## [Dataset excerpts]
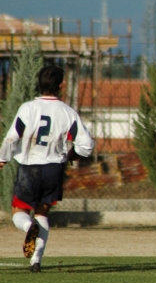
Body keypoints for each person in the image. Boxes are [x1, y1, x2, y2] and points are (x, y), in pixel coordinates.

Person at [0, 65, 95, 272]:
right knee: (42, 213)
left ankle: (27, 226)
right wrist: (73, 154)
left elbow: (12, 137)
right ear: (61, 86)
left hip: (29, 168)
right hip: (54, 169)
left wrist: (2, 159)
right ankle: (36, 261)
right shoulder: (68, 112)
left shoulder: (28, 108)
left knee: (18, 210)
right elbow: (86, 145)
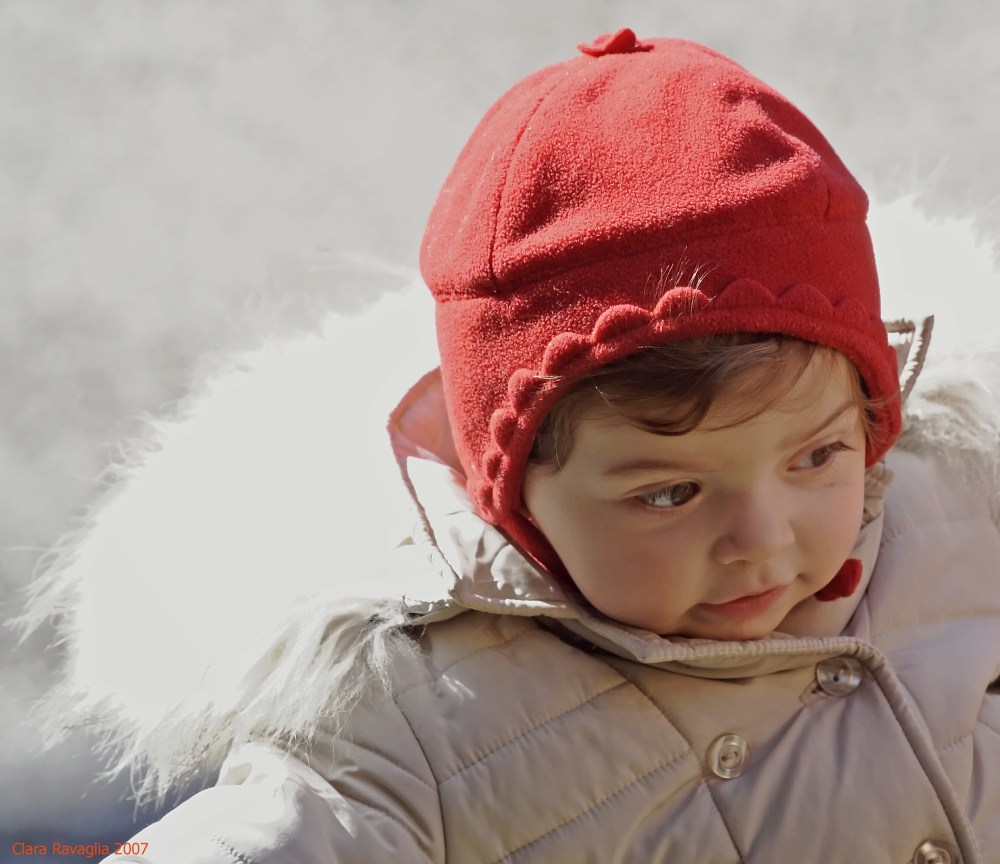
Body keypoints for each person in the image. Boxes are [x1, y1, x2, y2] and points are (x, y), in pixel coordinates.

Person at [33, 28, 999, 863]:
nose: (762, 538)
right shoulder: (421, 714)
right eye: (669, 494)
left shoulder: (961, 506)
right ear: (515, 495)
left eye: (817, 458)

--

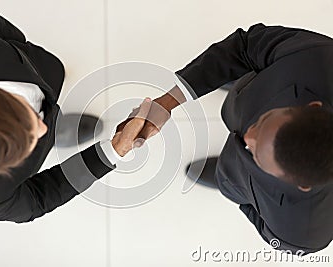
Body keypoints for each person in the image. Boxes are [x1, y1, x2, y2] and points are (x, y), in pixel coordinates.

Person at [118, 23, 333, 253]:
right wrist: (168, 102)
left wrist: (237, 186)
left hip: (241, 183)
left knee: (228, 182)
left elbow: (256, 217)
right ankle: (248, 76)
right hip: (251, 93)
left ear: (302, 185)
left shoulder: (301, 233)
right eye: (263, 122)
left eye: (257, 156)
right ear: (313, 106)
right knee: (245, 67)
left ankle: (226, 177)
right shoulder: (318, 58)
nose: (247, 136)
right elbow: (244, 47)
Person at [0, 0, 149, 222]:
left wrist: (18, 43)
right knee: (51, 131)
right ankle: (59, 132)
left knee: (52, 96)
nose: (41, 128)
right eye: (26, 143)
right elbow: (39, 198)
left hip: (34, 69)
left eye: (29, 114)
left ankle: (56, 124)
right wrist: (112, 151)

## [Task to complete]
Would you retype the lines above from the one with "left shoulder: (301, 233)" down to the one with "right wrist: (112, 151)", word for word, both ends included and no other lines?

## [Output for this exercise]
left shoulder: (301, 233)
right eye: (263, 122)
left eye: (257, 156)
right ear: (313, 106)
right knee: (245, 67)
left ankle: (226, 177)
right shoulder: (318, 58)
nose: (247, 136)
right elbow: (244, 47)
Person at [0, 0, 149, 222]:
left wrist: (18, 43)
right knee: (51, 131)
right ankle: (59, 132)
left knee: (52, 96)
nose: (41, 128)
right eye: (26, 143)
right elbow: (39, 198)
left hip: (34, 69)
left eye: (29, 114)
left ankle: (56, 124)
right wrist: (112, 151)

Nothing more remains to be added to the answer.